Burada iki kez yediğim için listedeki yedi pasta yani hamur işinin hepsini deneme şansım oldu. Hepsi inanılmaz. İçinde kaz ciğeri olan kestane kremalı tortelli, el kesimi “tajarin”, satır kıymasından Piemonte bölgesinin özel ravyolisi “agnolotti”, truflu risotto... Hepsi muhteşem.
İlginç bir teknik uyguluyor Davide ravyoli ve tortelli yemeklerinde. Hamur çok çok ince açılıyor ve içi daha çok likid gibi. Tek lokmada yutmak lazım. Damakta “patlıyor”.
Başlangıç olarak eğer trüf mevsiminde oradaysanız mutlaka “carne cruda” ve “uova in tazzo” denemeniz lazım. Birincisi dünyanın en lezzetli dana cinsi olan Piemontese danasının bonfilesi. Satırla doğranıp, çiğ yeniyor. Üstünde sadece zeytinyağı ve bol trüf. İkincisi ise sahanda yumurta ve krema ile karıştırılıp eritilmiş parmesan. Trüf ile muhteşem uyum sağlıyor. Akıllara durgunluk veren bir lezzet dersem abartmıyorum inanın ki.

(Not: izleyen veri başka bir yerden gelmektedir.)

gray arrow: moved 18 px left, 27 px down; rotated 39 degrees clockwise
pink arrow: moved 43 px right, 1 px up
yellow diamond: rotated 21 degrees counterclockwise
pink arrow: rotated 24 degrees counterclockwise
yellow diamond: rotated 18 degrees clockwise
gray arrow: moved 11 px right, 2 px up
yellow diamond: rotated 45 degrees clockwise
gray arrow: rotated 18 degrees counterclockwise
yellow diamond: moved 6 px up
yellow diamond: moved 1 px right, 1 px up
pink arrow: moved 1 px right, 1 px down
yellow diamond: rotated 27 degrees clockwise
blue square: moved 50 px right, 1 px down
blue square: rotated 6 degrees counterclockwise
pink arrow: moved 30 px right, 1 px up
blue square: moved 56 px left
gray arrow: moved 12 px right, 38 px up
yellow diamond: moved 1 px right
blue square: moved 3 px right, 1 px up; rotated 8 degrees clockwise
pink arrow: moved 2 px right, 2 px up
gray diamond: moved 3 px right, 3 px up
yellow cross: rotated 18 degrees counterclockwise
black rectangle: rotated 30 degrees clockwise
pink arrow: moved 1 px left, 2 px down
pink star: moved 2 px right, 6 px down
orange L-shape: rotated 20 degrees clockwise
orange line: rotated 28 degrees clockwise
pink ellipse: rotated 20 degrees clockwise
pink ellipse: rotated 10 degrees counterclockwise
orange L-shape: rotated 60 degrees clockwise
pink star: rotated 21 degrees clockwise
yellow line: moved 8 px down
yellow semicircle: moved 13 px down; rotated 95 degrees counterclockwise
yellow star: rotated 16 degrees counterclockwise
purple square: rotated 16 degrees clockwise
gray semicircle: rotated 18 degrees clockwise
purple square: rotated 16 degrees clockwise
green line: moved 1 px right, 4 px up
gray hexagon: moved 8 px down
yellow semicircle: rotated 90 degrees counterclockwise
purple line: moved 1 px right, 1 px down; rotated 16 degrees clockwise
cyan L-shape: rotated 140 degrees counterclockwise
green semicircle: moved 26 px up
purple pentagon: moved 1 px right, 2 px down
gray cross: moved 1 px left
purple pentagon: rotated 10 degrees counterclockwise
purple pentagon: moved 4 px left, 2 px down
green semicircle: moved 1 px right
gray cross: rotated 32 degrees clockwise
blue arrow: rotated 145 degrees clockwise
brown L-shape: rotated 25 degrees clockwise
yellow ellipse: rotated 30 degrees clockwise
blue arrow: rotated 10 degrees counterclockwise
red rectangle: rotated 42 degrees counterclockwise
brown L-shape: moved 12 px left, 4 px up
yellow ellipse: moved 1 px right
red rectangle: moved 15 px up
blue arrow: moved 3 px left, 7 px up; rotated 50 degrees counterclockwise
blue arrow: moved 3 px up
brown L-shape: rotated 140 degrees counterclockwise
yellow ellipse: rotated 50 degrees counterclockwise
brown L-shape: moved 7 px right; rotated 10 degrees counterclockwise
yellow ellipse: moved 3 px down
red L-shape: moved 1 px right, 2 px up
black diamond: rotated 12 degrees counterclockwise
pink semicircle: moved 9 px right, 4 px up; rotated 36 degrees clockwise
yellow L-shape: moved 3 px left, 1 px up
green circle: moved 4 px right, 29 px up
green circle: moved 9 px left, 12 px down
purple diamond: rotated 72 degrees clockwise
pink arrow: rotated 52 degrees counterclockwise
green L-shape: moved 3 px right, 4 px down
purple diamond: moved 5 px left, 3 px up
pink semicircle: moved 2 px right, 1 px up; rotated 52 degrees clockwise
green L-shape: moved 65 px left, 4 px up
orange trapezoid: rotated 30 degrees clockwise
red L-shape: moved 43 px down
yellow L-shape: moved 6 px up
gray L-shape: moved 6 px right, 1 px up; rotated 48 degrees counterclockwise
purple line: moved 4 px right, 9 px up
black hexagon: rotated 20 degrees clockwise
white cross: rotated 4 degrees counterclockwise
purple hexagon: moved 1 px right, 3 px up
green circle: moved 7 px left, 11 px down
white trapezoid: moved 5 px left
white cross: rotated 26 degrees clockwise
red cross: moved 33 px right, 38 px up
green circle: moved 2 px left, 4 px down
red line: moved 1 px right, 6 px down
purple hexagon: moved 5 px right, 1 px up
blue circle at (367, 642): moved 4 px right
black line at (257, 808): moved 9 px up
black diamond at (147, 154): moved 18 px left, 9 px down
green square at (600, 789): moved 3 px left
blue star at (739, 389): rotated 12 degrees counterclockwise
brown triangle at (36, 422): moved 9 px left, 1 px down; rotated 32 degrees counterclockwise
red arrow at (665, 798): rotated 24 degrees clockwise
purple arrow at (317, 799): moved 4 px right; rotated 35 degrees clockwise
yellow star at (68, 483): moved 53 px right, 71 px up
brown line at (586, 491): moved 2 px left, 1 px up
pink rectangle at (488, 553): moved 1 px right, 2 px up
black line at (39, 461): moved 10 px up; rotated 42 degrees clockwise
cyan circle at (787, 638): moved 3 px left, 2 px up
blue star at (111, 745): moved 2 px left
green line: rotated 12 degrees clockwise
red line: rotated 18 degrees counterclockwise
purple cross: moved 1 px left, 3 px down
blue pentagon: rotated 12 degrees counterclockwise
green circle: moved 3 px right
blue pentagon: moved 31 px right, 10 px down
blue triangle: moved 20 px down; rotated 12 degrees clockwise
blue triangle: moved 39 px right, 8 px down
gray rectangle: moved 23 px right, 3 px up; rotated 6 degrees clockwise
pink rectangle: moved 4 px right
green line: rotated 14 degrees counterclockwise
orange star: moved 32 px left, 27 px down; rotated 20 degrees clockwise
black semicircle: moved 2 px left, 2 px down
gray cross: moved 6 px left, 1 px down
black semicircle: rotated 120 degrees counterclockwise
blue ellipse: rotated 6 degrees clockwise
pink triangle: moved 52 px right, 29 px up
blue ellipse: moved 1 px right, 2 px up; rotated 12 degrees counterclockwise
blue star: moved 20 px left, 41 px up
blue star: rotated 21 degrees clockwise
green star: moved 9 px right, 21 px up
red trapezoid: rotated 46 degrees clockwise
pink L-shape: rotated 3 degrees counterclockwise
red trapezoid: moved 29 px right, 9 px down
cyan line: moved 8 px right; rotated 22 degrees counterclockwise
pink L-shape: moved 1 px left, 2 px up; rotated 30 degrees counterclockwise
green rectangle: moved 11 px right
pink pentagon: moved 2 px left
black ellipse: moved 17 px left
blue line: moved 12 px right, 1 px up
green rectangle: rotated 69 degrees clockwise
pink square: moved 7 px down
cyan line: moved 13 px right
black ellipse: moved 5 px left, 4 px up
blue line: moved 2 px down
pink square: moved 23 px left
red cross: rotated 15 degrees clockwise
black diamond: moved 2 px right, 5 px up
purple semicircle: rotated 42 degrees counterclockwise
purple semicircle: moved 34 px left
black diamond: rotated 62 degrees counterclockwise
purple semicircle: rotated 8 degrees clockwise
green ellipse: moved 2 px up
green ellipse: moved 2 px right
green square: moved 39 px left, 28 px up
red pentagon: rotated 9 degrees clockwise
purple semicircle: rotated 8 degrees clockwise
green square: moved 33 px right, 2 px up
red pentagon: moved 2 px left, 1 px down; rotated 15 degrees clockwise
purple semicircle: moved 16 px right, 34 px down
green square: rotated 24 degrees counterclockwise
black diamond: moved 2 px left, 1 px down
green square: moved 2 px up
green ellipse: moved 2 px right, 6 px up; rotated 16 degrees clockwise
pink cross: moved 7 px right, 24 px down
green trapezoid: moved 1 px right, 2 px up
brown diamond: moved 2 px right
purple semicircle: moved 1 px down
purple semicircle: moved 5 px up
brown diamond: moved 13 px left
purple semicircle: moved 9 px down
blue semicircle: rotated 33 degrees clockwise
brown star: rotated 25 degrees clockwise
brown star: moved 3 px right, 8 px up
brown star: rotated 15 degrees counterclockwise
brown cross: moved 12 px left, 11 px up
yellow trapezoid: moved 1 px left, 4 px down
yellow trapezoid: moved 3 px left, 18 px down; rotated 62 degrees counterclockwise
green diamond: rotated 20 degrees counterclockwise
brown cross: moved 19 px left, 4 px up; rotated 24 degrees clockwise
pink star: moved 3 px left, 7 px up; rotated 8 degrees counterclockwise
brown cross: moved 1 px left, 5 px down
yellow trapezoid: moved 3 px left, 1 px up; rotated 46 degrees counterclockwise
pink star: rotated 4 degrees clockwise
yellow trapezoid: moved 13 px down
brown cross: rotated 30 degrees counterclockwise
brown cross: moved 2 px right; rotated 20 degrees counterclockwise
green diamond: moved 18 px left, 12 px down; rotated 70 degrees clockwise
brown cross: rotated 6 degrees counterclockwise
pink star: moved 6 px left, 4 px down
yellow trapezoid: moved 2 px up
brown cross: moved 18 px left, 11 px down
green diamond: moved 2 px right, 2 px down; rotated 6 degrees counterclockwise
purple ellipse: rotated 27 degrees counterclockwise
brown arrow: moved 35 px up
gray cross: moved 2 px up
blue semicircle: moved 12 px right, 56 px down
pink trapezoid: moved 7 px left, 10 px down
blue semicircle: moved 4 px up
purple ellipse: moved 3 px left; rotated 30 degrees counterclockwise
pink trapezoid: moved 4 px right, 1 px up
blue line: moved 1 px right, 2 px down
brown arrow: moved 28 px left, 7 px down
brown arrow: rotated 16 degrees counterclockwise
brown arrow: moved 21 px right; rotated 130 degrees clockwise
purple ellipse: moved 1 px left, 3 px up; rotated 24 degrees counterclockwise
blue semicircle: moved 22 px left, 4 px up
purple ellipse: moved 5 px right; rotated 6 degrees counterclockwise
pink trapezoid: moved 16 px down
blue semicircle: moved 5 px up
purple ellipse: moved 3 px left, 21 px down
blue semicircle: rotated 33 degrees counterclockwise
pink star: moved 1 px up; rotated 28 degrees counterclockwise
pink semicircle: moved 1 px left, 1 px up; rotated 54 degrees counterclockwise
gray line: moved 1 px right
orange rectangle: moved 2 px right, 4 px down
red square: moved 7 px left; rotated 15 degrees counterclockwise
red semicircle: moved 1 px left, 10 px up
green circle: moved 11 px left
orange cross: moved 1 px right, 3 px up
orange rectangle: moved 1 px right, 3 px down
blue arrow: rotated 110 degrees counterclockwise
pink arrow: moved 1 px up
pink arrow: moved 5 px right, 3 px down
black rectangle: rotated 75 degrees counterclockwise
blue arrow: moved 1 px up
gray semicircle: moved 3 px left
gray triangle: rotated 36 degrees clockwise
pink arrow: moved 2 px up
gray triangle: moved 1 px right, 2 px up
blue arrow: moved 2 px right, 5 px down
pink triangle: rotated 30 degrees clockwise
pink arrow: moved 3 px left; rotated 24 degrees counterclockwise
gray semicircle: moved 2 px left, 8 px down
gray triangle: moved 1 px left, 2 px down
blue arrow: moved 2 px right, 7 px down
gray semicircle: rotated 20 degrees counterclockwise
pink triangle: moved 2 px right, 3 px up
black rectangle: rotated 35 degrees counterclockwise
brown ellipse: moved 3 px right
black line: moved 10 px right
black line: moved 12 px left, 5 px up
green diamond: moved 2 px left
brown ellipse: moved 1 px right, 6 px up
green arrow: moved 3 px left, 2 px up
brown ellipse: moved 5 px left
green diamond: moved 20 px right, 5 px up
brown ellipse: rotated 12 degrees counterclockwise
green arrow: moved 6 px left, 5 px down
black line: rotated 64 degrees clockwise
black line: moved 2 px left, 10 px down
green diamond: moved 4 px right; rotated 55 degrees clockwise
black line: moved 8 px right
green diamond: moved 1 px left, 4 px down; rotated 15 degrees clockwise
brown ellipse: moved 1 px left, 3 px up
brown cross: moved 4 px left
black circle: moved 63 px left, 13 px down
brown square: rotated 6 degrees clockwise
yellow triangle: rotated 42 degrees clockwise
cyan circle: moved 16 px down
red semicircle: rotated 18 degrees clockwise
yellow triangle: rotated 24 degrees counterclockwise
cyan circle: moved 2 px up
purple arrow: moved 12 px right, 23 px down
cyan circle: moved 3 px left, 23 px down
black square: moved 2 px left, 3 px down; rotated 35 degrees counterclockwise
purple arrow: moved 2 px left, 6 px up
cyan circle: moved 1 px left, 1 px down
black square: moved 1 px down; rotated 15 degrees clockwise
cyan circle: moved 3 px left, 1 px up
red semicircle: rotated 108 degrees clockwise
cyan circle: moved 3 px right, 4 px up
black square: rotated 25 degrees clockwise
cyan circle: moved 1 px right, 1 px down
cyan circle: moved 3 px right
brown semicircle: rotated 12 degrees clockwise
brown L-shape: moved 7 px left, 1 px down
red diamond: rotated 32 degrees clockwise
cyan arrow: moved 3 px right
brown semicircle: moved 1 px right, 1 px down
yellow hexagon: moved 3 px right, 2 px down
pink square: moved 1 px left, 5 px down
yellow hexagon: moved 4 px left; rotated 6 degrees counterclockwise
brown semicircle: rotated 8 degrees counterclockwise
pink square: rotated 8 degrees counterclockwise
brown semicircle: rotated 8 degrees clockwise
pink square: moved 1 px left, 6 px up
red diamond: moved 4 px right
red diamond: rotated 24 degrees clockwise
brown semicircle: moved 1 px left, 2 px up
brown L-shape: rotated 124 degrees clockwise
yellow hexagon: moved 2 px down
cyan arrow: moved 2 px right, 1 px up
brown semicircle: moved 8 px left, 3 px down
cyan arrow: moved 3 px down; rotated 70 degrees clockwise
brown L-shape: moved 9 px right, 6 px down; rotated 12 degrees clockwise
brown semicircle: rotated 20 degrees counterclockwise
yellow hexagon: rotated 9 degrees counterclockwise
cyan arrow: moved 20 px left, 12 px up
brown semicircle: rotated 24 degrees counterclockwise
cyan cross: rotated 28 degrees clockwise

Malzemeyi beğendim diyene hemen hediye ediyor
Ana yemekler de müthiş. İçinde meşhur Piemontese danasının altı ayrı kesimi olan ve altı değişik şekilde pişmiş (işkembe ve paça da var) yemek bence dünya şaheseri. Keza “piccione” ya da güvercin de müthiş.
Bir tek sorun var.
Davide’ye kullanılan bir malzemeyi çok beğendiğinizi söylemek. Ben bu hatayı işledim ve “Çiğ ete döktüğün zeytinyağı enfesti” dedim.
Meğer Sicilya’dan özel gelmiş ve iki hafta önce sıkılmış. Hemen gitti koca bir kavanoza koyup bana ikram etti.
Şimdi kara kara bu zeytinyağını bavulumda nasıl taşıyacağımı düşünüyorum!